PAGE TEXT:

I mean, it doesn’t necessarily completely go with the music but we’d been playing that song for a while and I just started to write words around that. There’s probably a bit of a disparity there between the heavy, dark, almost metal tune and this story about geese. (Laughs)

How soon after releasing your debut did you begin working on material for Heyoon?

Almost immediately. Because the process of putting a record out takes a really long time, I think we’d probably already started writing a lot of these songs by the time Rambutan even came out. We’re already writing lots of new songs that we want to play and record.

A lot of Heyoon was written in Cornwall. We went away for a week – quite soon after Rambutan came out – and just had the freedom of spending full days writing, playing music, and then running off and doing nice stuff like swimming. ‘Moongee’, ‘Red Kite’ and ‘Red Electric Love Fern’ we definitely started down there, and then we took them back to London and turned them into songs.

Heyoon has a crepuscular, almost magical feel to it. Were you consciously trying to create a certain atmosphere, or was it more spontaneous than that?

I think it was a bit of both. We wanted to restrict ourselves to a palette of a few sounds, so when we came to recording it we’d use the same sort of reverb throughout all the tracks. I think there is certainly a unified sound to the whole album. But then, at the same time, the songs are all written in a spontaneous way, and then we finesse them.

So when was Heyoon recorded?

The first session was in April/May last year, and then I went away to America for two and a half months. When I got back in September, we recorded a couple more songs.

DATA SECTION:

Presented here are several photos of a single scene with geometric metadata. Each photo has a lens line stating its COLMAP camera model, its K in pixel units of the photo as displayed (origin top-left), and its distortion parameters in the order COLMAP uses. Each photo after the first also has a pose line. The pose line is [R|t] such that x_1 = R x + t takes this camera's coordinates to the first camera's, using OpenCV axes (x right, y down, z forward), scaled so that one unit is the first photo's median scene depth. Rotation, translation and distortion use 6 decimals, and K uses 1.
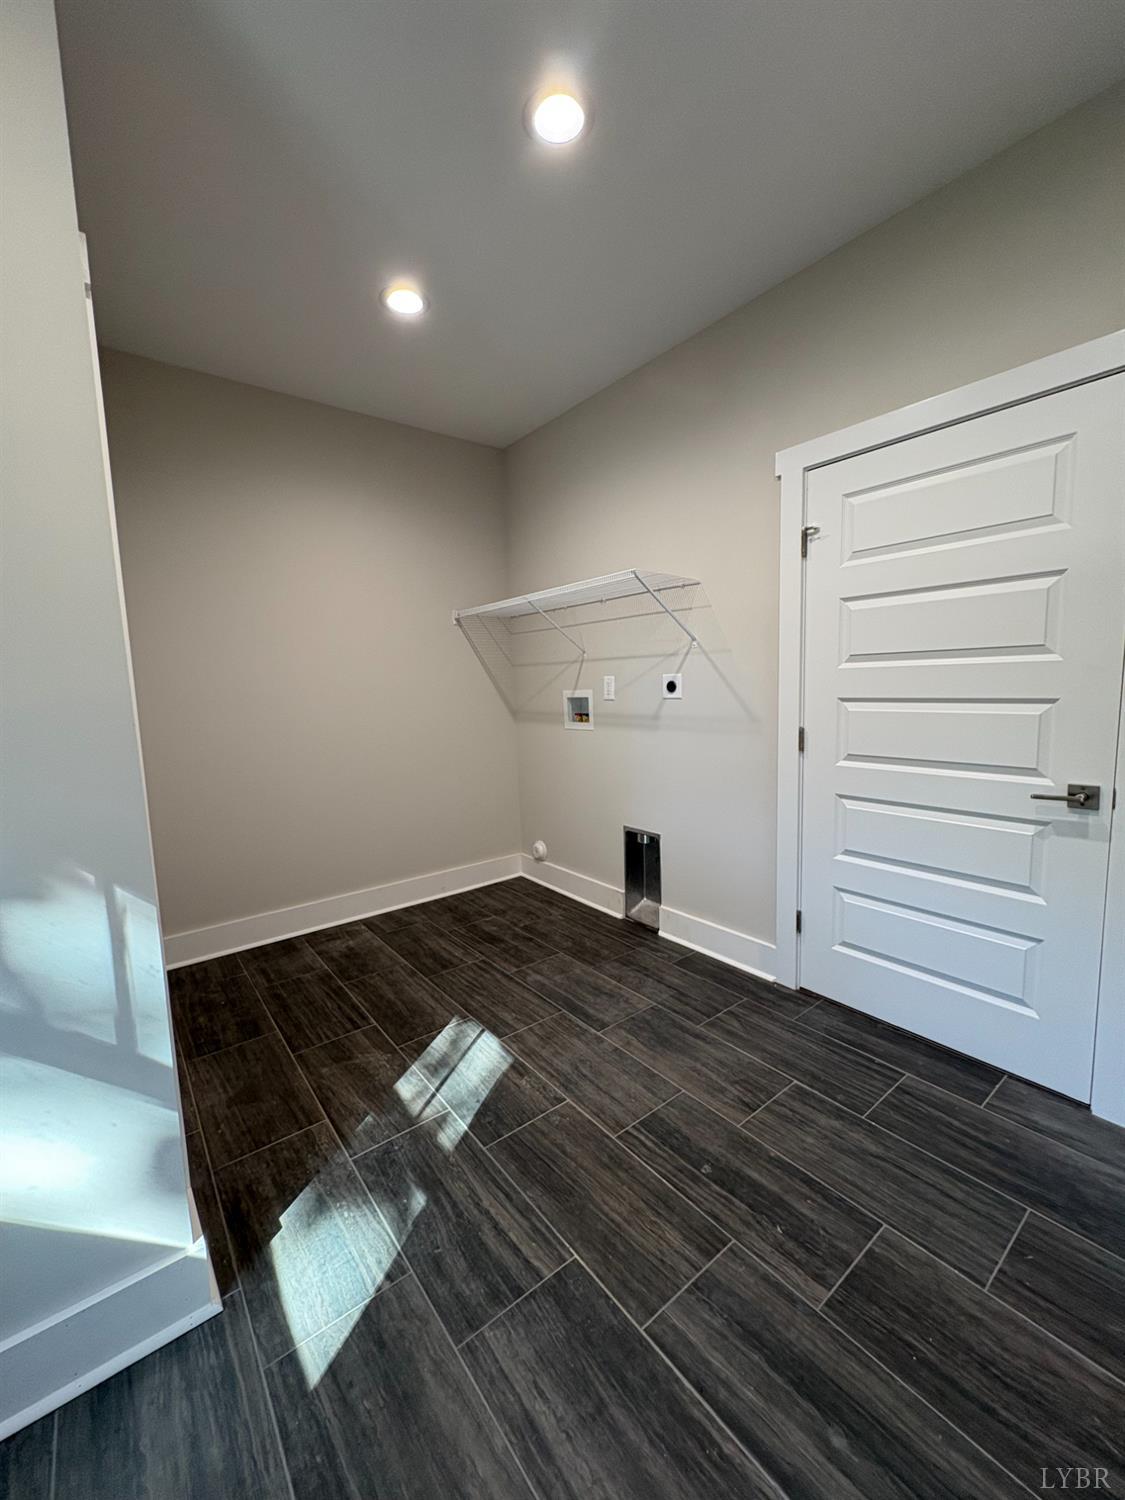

TASKS AND EXERCISES:
a) Rewrite the part of the Heyoon interview starting with "A lot of Heyoon" and going on through "them into songs.", substituting "Wales" for "Cornwall".
b) Answer these questions from the Heyoon interview:
(i) Where was a lot of Heyoon written?
(ii) How long was the speaker away in America?
(iii) What sort of effect did the band use the same kind of throughout all the tracks?
c) Carry on the Heyoon interview from its last sentence.

ANSWERS:
a)
A lot of Heyoon was written in Wales. We went away for a week – quite soon after Rambutan came out – and just had the freedom of spending full days writing, playing music, and then running off and doing nice stuff like swimming. ‘Moongee’, ‘Red Kite’ and ‘Red Electric Love Fern’ we definitely started down there, and then we took them back to London and turned them into songs.

b)
(i) Cornwall
(ii) Two and a half months
(iii) Reverb

c)
And you worked with David Holmes and Giles Barrett. What attracted you to pick them as producers?

Well, they run Soup Studios in Limehouse, where we recorded Heyoon. But the studio was initially recommended to us by a friend. So I think we tried a couple of tracks out and, as they’re the engineers, we just built a relationship with them. Within a couple of days, they realised they really liked what we were doing, and so the dynamic shifted from them just recording the songs to them getting super-involved in things like what bass sound we should have. So it suddenly became this quite collaborative thing, and it just seemed natural for them to then produce as well.

Usually when you choose a producer, there’s this back-and-forth process where you send the tracks off and then somebody mixes it and sends it back to you. We wanted to be there the whole time to make those decisions, to jump in and change stuff, or add stuff, and to record and mix at the same time. But at the same time, we wanted to have another pair of ears with us. You get kinda lost in [recording], so it’s so, so important to have somebody there with you, and somebody whose opinions you trust.

How do you feel you’ve progressed artistically since Rambutan?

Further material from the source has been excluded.